_To do_
Render every line of all the records below as a numbered list, omitting any blank lines.

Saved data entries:
----------

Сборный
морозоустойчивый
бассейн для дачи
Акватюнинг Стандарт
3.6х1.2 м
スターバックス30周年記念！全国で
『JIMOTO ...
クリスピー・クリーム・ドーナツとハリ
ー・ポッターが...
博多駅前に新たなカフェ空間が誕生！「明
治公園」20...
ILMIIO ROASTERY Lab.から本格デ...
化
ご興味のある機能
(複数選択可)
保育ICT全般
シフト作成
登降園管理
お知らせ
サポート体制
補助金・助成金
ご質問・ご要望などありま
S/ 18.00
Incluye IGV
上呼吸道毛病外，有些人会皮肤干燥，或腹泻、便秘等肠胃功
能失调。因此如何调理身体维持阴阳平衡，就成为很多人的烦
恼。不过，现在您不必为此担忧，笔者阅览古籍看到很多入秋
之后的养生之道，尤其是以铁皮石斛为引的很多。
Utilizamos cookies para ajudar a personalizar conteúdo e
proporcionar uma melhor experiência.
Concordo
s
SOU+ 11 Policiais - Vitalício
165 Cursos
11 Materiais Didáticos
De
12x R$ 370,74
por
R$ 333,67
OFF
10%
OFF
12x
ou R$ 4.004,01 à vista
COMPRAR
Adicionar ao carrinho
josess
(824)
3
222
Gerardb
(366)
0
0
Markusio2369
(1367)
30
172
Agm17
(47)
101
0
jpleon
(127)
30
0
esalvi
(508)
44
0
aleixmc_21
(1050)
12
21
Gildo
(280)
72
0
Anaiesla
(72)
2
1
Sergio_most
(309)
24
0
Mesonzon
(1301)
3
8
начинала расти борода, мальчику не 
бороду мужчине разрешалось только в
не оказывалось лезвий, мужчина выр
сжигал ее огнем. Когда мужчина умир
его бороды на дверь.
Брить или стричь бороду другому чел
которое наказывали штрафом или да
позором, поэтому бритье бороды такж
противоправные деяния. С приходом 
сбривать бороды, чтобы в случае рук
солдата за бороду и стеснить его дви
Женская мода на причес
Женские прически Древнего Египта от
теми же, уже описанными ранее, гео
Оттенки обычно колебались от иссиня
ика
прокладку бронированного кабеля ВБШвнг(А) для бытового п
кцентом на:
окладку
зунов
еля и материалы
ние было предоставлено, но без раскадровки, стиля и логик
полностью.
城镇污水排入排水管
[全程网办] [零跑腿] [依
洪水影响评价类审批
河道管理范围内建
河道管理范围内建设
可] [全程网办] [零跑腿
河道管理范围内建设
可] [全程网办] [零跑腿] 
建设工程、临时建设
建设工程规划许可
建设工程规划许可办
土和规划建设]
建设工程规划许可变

----------

_Exercise response_
1. Сборный
2. морозоустойчивый
3. бассейн для дачи
4. Акватюнинг Стандарт
5. 3.6х1.2 м
6. スターバックス30周年記念！全国で
7. 『JIMOTO ...
8. クリスピー・クリーム・ドーナツとハリ
9. ー・ポッターが...
10. 博多駅前に新たなカフェ空間が誕生！「明
11. 治公園」20...
12. ILMIIO ROASTERY Lab.から本格デ...
13. 化
14. ご興味のある機能
15. (複数選択可)
16. 保育ICT全般
17. シフト作成
18. 登降園管理
19. お知らせ
20. サポート体制
21. 補助金・助成金
22. ご質問・ご要望などありま
23. S/ 18.00
24. Incluye IGV
25. 上呼吸道毛病外，有些人会皮肤干燥，或腹泻、便秘等肠胃功
26. 能失调。因此如何调理身体维持阴阳平衡，就成为很多人的烦
27. 恼。不过，现在您不必为此担忧，笔者阅览古籍看到很多入秋
28. 之后的养生之道，尤其是以铁皮石斛为引的很多。
29. Utilizamos cookies para ajudar a personalizar conteúdo e
30. proporcionar uma melhor experiência.
31. Concordo
32. s
33. SOU+ 11 Policiais - Vitalício
34. 165 Cursos
35. 11 Materiais Didáticos
36. De
37. 12x R$ 370,74
38. por
39. R$ 333,67
40. OFF
41. 10%
42. OFF
43. 12x
44. ou R$ 4.004,01 à vista
45. COMPRAR
46. Adicionar ao carrinho
47. josess
48. (824)
49. 3
50. 222
51. Gerardb
52. (366)
53. 0
54. 0
55. Markusio2369
56. (1367)
57. 30
58. 172
59. Agm17
60. (47)
61. 101
62. 0
63. jpleon
64. (127)
65. 30
66. 0
67. esalvi
68. (508)
69. 44
70. 0
71. aleixmc_21
72. (1050)
73. 12
74. 21
75. Gildo
76. (280)
77. 72
78. 0
79. Anaiesla
80. (72)
81. 2
82. 1
83. Sergio_most
84. (309)
85. 24
86. 0
87. Mesonzon
88. (1301)
89. 3
90. 8
91. начинала расти борода, мальчику не 
92. бороду мужчине разрешалось только в
93. не оказывалось лезвий, мужчина выр
94. сжигал ее огнем. Когда мужчина умир
95. его бороды на дверь.
96. Брить или стричь бороду другому чел
97. которое наказывали штрафом или да
98. позором, поэтому бритье бороды такж
99. противоправные деяния. С приходом 
100. сбривать бороды, чтобы в случае рук
101. солдата за бороду и стеснить его дви
102. Женская мода на причес
103. Женские прически Древнего Египта от
104. теми же, уже описанными ранее, гео
105. Оттенки обычно колебались от иссиня
106. ика
107. прокладку бронированного кабеля ВБШвнг(А) для бытового п
108. кцентом на:
109. окладку
110. зунов
111. еля и материалы
112. ние было предоставлено, но без раскадровки, стиля и логик
113. полностью.
114. 城镇污水排入排水管
115. [全程网办] [零跑腿] [依
116. 洪水影响评价类审批
117. 河道管理范围内建
118. 河道管理范围内建设
119. 可] [全程网办] [零跑腿
120. 河道管理范围内建设
121. 可] [全程网办] [零跑腿] 
122. 建设工程、临时建设
123. 建设工程规划许可
124. 建设工程规划许可办
125. 土和规划建设]
126. 建设工程规划许可变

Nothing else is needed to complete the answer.